My plot area was entirely… slope! In fact, I don’t think we owned one square yard of level ground on our whole property, apart from what the buildings stood on!

That was then. Now’s a different story…

Back in September, I blogged my aim to make every day a “D-Day,” by practicing virtues like Decisiveness, Determination, Diligence, Dedication. But fact was, during the previous two and a half years, I had already practiced those virtues—in garden building.









Truly it was faith expressed by action. You’d have to know my limited constitution to realize how much  faith it required. My nearest and dearest now tell me they never expected I’d carry the whole thing out–also that they never realized how much the land sloped there.


But God (amazingly) enabled, I labored…


…and there it is!


And what I (re)learned about faith is how it often comes to fruition one small shovelful at a time.

Real faith will do the dirty work, will keep prying out the embedded sharp stones and near-boulders of hindrance where vibrant growth will one day hopefully burst forth, will keep sweating through difficulty’s heat, keep going even when ache and fatigue keep protesting against more battle strain. Real faith will endure the stings and blisters, will persevere where the heavy clay of adversity, made sticky and clumpy by rain, builds up into balls on the bottom of shoe soles and confounds footing.

Until by one shuffling agonized step (or shovelful) after another, you find you’ve reached goal!


Q: What in your life right now calls for the dynamic duo of faith and footwork? What one shovelful of faith-follow-through will you take in hand today?

(I ask myself the same question.)


*Book pictured is Pennsylvania 1776,  a bicentennial publication put out by Penn State University Press.

4 thoughts on “How to Move a Mountain, or How I Spent my Summer Staycation

  1. Wow. when you told me you were building the raised beds, I did not picture 9 of them! I had no idea of the magnitude of the project. I am going to carry the picture of one shovelful at a time in my head — for all sorts of things that lie ahead.

    1. Yeah, Laurie! This is a real “Phew!!” Now I get to enjoy it. Like I just told my neighbor friend that I go walking with, I want this to be a garden I can sit in with friends (like you) and have tea or do needlework or just talk and laugh. And yes, it’s really become a living parable for me, for “all sorts of things” that might lie ahead.

      (So good to see you here again, friend.)

  2. Wow, that truly was a mountain you moved! I’m impressed…and inspired; have thought about changing my low rows to raised beds, hmmmm

    1. Lynn, I’m so glad to meet you! I’ve just visited your blog and love your poetry. And there’s this “coincidence”: I came upon your comment here just after editing a little poem I’d “happened on” in my messy files and transferring it to my blog drafts.
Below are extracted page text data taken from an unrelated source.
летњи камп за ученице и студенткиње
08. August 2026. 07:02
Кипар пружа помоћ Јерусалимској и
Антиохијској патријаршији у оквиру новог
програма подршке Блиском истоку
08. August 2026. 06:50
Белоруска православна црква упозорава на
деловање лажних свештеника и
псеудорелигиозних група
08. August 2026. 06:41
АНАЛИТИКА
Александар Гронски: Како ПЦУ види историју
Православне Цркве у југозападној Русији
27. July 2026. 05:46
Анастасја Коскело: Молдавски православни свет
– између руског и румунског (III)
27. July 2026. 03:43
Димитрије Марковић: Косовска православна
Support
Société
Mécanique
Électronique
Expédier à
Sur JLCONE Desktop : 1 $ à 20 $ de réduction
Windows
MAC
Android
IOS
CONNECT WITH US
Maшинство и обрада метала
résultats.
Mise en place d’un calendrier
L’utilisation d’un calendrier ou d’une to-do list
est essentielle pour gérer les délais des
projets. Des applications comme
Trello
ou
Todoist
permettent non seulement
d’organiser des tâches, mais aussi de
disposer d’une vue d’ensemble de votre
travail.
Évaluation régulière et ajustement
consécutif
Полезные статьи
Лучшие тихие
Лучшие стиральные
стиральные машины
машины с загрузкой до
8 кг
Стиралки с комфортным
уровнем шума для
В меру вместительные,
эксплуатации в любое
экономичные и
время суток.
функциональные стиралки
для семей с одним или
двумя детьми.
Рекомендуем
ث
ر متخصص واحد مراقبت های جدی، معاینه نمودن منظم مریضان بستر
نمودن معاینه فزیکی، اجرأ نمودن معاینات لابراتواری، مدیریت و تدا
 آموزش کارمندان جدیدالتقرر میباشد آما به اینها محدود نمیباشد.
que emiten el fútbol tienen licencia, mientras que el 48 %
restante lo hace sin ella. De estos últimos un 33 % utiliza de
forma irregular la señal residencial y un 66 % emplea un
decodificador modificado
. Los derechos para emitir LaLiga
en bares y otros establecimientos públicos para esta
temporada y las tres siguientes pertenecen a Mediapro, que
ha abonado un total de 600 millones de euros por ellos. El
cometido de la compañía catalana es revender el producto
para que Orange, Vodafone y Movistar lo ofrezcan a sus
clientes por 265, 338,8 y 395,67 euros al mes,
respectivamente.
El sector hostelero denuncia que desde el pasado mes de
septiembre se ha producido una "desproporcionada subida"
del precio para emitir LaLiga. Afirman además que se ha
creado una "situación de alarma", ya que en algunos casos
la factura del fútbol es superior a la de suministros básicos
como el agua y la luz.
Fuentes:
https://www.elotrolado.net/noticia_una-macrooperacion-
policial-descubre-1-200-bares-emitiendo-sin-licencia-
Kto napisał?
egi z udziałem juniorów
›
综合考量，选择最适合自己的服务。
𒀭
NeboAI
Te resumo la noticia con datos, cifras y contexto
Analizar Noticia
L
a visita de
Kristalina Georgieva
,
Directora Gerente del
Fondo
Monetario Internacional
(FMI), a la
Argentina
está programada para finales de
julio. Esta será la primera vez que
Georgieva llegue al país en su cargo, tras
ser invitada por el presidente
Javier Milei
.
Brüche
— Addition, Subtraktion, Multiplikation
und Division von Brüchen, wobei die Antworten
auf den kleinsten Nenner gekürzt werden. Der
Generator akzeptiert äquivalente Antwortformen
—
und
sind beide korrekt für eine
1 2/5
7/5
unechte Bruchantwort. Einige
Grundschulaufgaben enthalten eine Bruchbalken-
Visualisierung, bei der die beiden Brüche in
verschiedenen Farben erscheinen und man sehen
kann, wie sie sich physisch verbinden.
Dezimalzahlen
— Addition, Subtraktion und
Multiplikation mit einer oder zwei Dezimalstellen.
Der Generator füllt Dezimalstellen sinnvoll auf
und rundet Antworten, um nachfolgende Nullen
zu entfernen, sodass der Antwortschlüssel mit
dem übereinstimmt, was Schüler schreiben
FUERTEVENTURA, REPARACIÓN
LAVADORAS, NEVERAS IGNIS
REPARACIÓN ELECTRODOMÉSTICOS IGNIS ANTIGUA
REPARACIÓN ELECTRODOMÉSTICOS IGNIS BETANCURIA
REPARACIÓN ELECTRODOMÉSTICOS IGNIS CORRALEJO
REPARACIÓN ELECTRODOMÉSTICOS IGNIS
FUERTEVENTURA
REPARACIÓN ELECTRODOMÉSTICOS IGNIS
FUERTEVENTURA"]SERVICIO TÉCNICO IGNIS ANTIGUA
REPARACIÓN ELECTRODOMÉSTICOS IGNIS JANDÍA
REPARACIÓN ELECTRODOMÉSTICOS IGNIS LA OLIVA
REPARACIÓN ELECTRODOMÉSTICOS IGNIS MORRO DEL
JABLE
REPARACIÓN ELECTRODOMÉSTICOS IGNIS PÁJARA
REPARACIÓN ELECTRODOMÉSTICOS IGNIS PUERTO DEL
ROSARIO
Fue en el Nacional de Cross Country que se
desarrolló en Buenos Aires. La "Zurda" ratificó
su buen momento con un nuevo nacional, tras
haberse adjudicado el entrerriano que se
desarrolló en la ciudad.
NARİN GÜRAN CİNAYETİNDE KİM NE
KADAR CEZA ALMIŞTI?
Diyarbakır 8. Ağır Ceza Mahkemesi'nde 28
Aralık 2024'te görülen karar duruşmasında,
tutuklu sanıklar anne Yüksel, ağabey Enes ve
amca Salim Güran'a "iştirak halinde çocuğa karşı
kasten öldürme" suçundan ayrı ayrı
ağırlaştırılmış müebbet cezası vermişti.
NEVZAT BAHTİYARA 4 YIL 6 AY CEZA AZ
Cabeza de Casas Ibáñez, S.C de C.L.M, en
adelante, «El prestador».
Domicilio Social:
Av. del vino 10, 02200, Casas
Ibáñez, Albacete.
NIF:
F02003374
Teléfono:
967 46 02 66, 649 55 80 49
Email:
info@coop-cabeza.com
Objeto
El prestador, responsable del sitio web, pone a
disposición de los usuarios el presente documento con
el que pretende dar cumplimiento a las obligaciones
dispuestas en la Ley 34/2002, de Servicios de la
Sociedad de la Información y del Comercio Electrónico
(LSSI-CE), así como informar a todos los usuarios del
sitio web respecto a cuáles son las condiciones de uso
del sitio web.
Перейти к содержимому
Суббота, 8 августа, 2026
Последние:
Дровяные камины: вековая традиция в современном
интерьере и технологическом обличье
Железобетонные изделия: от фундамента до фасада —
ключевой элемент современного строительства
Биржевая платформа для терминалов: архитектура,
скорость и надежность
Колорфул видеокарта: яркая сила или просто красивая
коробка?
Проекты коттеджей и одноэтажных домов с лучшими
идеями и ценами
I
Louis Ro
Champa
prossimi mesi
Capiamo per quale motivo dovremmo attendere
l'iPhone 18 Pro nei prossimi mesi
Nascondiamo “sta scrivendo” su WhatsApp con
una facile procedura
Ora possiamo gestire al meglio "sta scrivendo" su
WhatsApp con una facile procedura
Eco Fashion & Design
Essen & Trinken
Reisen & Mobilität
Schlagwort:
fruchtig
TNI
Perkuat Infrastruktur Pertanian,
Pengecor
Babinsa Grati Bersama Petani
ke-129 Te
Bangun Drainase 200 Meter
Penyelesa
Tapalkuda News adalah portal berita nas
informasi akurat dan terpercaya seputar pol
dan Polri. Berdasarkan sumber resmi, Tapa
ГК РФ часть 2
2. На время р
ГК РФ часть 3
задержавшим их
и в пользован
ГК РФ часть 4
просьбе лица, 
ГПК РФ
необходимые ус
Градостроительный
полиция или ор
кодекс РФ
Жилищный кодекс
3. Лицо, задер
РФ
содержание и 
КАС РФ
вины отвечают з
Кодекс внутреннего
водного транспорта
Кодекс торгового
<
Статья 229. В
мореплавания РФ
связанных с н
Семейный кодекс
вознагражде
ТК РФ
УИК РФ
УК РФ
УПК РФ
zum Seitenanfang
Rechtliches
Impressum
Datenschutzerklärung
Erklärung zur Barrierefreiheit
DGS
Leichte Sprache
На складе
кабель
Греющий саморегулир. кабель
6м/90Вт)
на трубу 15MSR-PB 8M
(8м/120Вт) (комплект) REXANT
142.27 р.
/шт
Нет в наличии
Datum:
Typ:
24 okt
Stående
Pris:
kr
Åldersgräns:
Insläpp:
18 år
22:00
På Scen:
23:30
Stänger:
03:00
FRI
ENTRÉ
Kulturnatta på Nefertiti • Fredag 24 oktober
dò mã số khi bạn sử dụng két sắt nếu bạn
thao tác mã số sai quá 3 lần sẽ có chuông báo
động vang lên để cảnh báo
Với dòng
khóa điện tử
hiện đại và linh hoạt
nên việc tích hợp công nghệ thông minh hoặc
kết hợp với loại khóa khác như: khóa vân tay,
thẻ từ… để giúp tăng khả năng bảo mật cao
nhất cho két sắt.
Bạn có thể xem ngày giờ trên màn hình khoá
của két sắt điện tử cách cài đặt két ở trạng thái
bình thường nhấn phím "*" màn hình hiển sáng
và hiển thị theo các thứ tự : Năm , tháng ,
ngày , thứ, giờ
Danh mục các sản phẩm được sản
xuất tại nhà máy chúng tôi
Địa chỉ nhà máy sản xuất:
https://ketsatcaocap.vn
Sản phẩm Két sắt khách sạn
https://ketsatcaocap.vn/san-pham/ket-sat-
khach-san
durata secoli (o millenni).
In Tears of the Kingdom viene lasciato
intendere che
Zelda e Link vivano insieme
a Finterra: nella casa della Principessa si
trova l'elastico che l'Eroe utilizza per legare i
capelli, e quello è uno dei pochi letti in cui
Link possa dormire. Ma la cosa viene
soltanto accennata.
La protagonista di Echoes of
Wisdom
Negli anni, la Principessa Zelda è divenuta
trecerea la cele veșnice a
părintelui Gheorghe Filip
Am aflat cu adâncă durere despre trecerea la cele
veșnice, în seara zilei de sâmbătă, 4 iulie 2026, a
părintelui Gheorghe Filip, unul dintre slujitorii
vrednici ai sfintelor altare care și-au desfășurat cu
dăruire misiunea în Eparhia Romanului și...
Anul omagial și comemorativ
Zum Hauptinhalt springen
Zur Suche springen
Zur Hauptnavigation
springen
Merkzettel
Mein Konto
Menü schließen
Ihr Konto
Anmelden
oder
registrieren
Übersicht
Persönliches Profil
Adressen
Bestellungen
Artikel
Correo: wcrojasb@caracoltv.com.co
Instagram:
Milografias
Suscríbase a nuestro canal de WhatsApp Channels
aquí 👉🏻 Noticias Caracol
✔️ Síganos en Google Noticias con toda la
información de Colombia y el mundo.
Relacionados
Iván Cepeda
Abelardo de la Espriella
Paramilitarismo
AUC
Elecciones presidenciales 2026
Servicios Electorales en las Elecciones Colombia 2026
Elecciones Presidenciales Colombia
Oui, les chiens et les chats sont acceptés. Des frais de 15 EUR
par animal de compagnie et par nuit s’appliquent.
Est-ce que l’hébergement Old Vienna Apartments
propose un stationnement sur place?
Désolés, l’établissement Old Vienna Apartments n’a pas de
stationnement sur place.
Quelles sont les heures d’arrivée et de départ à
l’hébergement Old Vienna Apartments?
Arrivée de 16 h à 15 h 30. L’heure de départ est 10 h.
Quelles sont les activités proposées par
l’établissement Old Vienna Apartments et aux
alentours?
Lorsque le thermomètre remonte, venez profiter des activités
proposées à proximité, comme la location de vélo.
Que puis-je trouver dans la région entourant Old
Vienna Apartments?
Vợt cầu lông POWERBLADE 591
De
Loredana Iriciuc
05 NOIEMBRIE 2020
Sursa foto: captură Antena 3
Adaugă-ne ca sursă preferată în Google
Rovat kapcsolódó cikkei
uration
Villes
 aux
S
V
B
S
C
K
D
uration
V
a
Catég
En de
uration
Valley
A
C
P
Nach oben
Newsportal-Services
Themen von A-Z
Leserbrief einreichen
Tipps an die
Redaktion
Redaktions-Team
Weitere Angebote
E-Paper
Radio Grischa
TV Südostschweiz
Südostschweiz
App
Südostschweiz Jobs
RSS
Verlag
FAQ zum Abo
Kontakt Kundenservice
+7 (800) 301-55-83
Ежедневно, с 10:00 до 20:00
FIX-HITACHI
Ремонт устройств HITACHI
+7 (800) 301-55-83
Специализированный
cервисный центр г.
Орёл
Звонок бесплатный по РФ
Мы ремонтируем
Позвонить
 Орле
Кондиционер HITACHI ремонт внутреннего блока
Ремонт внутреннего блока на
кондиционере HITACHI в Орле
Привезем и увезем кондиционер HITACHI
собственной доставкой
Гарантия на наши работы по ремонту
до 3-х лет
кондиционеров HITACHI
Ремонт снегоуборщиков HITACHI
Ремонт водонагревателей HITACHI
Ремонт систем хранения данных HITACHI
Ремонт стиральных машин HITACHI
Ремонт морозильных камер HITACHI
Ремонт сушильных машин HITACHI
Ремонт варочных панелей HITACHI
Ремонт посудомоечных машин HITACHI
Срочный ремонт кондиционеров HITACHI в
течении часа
Hmm, looks like we share more than one interest—though poetry and gardening really seem related somehow, don’t they?

      Re the raised beds: I love them! This is my kind of gardening. I would recommend that you start with just one bed the first year, which is what I did. (I would have been overwhelmed, and undone—and quite possibly dead, if I had tried to do all the above at once!) I also recommend the book “Lasagna Gardening” by Patricia Lanza, for rich and easy, weed-free beds. Let me know if you start in on this venture—and God bless it!